**COMPLETE THE FOLLOWING:**
1 – According to the post on gun rights being God-given, which two sets of law did God author and maintain?
2 – Please continue the post on gun rights being God-given from the point where it stops.

**DOCUMENT TEXT:**
[Start of section]
Sunday, May 13, 2012

How Are Gun Rights God-Given And Inalienable?

Our friends over at Ammoland have the explanation.

And the short answer is that part of the foundation for keeping and bearing arms rests in laws that lend order to nature. These are laws that God ordained and implemented just as certainly as he implemented and ordained the moral law (the 10 Commandments). This point is worth explaining because it’s fundamental to an understanding of how our inalienable rights flow to us from God rather than from government. As such, the foundation of those rights transcends government, which is why the right to keep and bear arms “shall not be infringed.”

There are two sets of law authored and maintained by God: Divine Law, consisting of the 10 Commandments and the outworking of those commandments in the New Testament, and Natural Law, consisting of the order intrinsic to nature and the universe around it. We know Divine Law from reading the Bible, and we know aspects of Natural Law because it is written upon our hearts and consciences. The Apostle Paul indicated this in Romans 2:14-15: “When Gentiles, who do not have the law, do by nature things required by the law, they are a law for themselves, even though they do not have the law. They show that the requirements of the law are written on their hearts, their consciences also bearing witness.”
[End of section]
**SUPPLIED MATERIAL:**
[Start of section]
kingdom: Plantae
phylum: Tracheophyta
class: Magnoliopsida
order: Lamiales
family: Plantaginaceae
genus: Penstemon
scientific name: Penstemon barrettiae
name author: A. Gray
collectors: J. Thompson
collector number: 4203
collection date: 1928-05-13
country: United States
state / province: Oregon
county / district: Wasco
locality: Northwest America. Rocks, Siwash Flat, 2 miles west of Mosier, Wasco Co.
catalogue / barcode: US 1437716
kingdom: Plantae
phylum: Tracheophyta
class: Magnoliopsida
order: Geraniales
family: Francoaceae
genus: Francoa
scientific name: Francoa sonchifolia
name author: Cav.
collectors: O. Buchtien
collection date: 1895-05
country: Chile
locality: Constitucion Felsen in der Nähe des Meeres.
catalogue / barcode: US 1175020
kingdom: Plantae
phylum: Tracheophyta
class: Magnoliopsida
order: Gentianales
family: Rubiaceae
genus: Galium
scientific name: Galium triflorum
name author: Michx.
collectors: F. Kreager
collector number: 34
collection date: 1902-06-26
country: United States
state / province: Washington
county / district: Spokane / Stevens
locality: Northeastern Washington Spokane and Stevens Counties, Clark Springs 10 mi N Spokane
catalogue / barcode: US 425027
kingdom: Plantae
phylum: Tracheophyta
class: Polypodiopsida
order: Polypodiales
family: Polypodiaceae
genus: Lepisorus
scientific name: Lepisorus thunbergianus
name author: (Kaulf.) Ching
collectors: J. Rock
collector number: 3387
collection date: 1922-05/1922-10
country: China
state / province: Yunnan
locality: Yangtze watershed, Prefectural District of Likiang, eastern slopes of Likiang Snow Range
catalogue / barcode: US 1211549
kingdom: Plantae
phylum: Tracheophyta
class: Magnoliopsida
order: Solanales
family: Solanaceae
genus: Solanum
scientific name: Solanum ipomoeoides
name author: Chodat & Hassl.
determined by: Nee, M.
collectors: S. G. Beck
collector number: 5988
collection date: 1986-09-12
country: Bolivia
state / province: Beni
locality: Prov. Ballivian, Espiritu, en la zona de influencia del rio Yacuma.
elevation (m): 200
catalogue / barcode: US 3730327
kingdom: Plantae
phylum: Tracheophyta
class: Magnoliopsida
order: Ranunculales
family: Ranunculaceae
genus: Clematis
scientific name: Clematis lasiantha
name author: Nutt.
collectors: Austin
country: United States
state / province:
[End of section]
**OUTPUTS BY TASK:**
1 – Divine Law and Natural Law.

2 –
My response:


  • This is one of those “If you agree no explanation is necessary, if you don’t agree no explanation is possible” kinda things.

    The way I look at it is this.

    1. right to life
    2. right to self-defense
    3. right to own and carry a particular inanimate object called a gun.


    The absurd jump from number two to number three takes the kind of spinning and justifying you gave us in this post.

    Bravo.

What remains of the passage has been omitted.